To investigate the mechanisms which enable the diaphragm to preserve ventilation when the work of breathing is elevated, we measured diaphragmatic blood flow (Q di) and oxygen consumption (VO2 di) in lightly anesthetized dogs. The animals were studied when they breathed quietly, when they inhaled 5% CO2 in 21% or 14% O2, or when they inhaled these gas mixtures through moderate to severe inspiratory resistances. Q di was determined from the integrated diaphragmatic arteriovenous difference of krypton-85, by the Kety-Schmidt technique. VO2 di was calculated as the product of Q di and the diaphragmatic arteriovenous oxygen difference ([A-V]O2 di). Alteration in these parameters consequent to augmentation of ventilatory effort were compared with concomitant alterations in diaphragmatic electrical activity (EMG di) and an inspiratory pleural pressure-time index (PPTI). Addition of inspiratory resistances combined with inhalation of CO2 usually increased Q di and consistently increased VO2 di, EMG di, and PPTI, the maximum increases being approximately 400-1,600% above control levels.
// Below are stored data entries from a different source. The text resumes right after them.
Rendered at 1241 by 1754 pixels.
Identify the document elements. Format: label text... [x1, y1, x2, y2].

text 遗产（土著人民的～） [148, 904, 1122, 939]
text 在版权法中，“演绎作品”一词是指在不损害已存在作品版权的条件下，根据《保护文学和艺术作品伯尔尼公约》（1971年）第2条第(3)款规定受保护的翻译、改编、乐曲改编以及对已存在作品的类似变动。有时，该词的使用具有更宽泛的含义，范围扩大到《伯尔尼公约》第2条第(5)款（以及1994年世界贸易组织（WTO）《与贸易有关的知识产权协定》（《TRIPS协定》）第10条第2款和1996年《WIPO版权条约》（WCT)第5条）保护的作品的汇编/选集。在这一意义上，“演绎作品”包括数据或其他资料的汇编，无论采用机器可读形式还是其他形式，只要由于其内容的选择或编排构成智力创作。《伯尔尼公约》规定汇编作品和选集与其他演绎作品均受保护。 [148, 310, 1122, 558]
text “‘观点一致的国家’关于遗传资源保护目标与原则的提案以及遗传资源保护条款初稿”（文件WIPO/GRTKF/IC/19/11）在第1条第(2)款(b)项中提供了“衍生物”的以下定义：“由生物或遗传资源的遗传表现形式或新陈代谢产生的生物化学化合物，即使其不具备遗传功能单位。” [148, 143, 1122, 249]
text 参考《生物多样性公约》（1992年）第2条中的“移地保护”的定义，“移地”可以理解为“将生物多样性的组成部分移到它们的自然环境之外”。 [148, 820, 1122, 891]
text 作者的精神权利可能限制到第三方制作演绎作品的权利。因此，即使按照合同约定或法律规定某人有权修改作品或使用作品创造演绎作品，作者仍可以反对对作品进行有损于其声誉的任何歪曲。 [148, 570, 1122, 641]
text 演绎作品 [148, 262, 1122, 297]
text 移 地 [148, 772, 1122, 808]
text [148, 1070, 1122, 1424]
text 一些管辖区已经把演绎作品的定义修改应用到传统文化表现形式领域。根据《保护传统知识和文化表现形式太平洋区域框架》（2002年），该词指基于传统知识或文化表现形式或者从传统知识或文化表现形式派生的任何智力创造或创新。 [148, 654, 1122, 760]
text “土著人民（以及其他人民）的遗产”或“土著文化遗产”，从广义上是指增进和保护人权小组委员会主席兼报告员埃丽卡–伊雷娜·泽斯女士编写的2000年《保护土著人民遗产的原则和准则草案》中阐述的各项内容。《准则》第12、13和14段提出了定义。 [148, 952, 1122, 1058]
In individual animals, as inspiratory resistance was increased, VO2 di, EMG di, and PPTI rose in direct proportion to each other. In the group as a whole, during resistance breathing the oxygen requirements of the diaphragm were met by a combination of increased [A-V]O2 di and Q di. Unlike other skeletal muscles, oxygen extraction tended to plateau at peak loads, whereas blood flow continued to rise as PPTI and VO2 di increased. We conclude that augmentation of perfusion permits the diaphragm to sustain high levels of contractile effort when the work of breathing is increased.